Cuando a un gerente lo llaman a administrar una empresa, lo mínimo que
de él se espera es que entregue a sus asociados los mejores resultados
posibles. Supongamos, por ejemplo que se trate de un banco: a él se le exige como
mínimo que el número de sus cuentahabientes aumente con el paso de los días. Y
lo que se vio, en el caso que nos ocupa, es que durante la ‘administración’ de
Benedicto XVI disminuyó en forma alarmante el número de adscritos a la Iglesia.
Esto se traduce en que, como resultado de los escándalos ligados a la
pedofilia de muchos sacerdotes y obispos (muchísimos, en abierta contradicción
con una institución dedicada precisamente a la preservación de la moral), se
extravió la imagen de orientadora espiritual para la que se supone fue creada
la Iglesia Católica, y se produjo una deserción masiva de fieles y de
seminaristas, sobre todo en países del Primer Mundo como Estados Unidos y
Europa. Es tal la crisis, que en España hay cuñas publicitarias que promocionan
el sacerdocio como la consecución de un buen empleo. Pese a todo, el ‘mercado’
confesional sigue presentando una desaforada tendencia a la baja.

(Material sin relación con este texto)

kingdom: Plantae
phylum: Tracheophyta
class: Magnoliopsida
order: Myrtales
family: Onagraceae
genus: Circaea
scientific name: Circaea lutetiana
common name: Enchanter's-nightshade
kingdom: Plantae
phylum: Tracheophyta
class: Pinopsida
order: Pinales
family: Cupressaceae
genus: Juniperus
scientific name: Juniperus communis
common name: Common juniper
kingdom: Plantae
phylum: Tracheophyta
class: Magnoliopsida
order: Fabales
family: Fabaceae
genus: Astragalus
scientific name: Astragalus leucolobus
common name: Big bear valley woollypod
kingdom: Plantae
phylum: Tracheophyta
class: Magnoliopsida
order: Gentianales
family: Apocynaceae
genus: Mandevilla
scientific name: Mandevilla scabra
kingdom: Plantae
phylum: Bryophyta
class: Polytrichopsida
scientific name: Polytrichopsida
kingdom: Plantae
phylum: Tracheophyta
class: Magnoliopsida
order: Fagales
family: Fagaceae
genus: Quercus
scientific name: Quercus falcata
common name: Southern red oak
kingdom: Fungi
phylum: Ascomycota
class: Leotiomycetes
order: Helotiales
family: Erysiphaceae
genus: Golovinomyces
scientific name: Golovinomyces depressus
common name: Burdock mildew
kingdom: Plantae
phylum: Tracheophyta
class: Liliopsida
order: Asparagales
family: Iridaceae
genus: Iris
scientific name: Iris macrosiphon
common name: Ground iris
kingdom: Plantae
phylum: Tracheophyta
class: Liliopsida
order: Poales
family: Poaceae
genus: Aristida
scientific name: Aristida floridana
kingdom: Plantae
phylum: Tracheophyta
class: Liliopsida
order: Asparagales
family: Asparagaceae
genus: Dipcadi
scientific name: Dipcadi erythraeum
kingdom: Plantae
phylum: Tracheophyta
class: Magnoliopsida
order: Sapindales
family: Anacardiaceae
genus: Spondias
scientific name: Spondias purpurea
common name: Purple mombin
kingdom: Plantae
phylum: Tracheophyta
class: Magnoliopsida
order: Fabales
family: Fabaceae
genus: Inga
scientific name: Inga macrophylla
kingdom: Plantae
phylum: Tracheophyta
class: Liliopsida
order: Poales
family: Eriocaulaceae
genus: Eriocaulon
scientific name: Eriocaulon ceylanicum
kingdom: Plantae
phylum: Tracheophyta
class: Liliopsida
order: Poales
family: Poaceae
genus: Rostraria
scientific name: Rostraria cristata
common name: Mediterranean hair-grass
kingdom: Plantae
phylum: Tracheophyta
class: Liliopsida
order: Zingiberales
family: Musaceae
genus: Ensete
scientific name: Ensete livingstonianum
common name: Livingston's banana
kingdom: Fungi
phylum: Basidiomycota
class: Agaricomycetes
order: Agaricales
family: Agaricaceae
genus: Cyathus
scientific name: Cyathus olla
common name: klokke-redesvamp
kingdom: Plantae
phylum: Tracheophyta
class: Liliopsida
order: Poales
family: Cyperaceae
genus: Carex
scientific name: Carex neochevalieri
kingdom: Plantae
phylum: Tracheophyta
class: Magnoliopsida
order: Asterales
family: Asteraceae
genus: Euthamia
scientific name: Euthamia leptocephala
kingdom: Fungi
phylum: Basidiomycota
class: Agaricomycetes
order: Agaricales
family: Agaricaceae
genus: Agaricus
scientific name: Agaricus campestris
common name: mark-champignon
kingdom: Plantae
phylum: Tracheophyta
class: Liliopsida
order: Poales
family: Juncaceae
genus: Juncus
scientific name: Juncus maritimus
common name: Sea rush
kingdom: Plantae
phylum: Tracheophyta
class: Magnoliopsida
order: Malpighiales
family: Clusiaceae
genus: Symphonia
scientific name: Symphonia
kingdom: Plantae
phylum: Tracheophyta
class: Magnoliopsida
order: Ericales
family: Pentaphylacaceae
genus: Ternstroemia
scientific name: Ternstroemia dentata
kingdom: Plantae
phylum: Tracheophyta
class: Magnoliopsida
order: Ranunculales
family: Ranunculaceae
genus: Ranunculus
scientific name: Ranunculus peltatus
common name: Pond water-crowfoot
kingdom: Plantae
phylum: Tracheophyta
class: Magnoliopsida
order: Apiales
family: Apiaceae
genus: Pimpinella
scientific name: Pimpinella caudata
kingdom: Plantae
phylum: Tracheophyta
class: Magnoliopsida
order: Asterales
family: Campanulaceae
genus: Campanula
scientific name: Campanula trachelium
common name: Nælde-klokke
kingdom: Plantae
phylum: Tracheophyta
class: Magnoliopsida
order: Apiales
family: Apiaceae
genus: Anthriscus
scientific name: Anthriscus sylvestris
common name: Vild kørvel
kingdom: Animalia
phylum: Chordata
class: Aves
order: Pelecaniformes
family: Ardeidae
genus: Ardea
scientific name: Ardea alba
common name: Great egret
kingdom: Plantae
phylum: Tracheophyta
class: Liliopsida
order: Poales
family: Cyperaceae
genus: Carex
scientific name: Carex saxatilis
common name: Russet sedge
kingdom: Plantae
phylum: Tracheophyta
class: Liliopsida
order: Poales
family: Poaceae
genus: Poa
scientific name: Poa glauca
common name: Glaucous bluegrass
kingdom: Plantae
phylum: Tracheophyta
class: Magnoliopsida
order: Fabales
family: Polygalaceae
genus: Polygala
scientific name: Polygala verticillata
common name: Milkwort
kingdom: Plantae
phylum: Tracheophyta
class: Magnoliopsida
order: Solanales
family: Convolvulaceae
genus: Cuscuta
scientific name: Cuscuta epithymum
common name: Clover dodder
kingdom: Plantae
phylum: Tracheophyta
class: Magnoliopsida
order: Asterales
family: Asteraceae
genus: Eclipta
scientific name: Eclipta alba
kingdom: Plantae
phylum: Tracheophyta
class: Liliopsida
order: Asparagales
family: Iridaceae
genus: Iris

Si a ello le sumamos posiciones claramente retardatarias –que Benedicto
XVI mantuvo- ante temas espinosos como el matrimonio homosexual, el aborto terapéutico,
la eutanasia o incluso la negativa a dar la comunión a miembros de parejas
católicas divorciadas, se entiende por qué muchos de los dogmas del
catolicismo amenazan hoy con irse a pique, arrollados por una visión cada vez
más antropocéntrica de la realidad, menos contaminada por preceptos de dudosa
aplicabilidad.
En este punto, se debe distinguir entre religión e iglesia: una cosa
es el sentimiento religioso ligado a la necesidad humana de alabar a una
divinidad creadora, en gesto si se quiere de gratitud por los dones recibidos; y
otra es la Iglesia como una institución compuesta por ‘pastores’ sujetos a una
estructura jerárquica, con diferentes grados de mando sobre sus ‘rebaños’ y
guiados por el supuesto sano propósito de guiarlos hacia Dios, en su calidad de
intermediarios del Altísimo.
Pero fue esto último lo que no se cumplió, a tal punto que la
enseñanza más importante de Jesucristo, “ama a tu prójimo como a ti mismo”, es tal
vez la que más se extraña de semejante aparato de poder político, económico,
cultural, religioso y coercitivo que se fue conformando con el paso de los
siglos.
Milhor Fernandes, filósofo y humorista brasileño recién fallecido,
decía que “si yo fuera el Papa vendía todo, repartía la plata entre los pobres
y me iba”. Ratzinger ya anunció que se va; pero practicar el mandamiento de la
caridad cristiana y repartirlo todo entre los pobres, por supuesto, no está
contemplado.
Así las cosas, ante la sorpresiva renuncia del muy humano Benedicto
XVI (demasiado humano, para nuestro gusto) queda planteado un interrogante
doble: ¿todo esto es señal de que el hombre se alejó de Dios? O, más bien, ¿no
será que Dios se hastió de tanta cosa y se alejó de su Iglesia?
Para cualquiera de los dos casos, quedaría por resolver si ese oportuno
rayo que cayó sobre la Basílica de San Pedro el mismo día que renunció el Papa
fue en señal de aprobación divina o… de rechazo.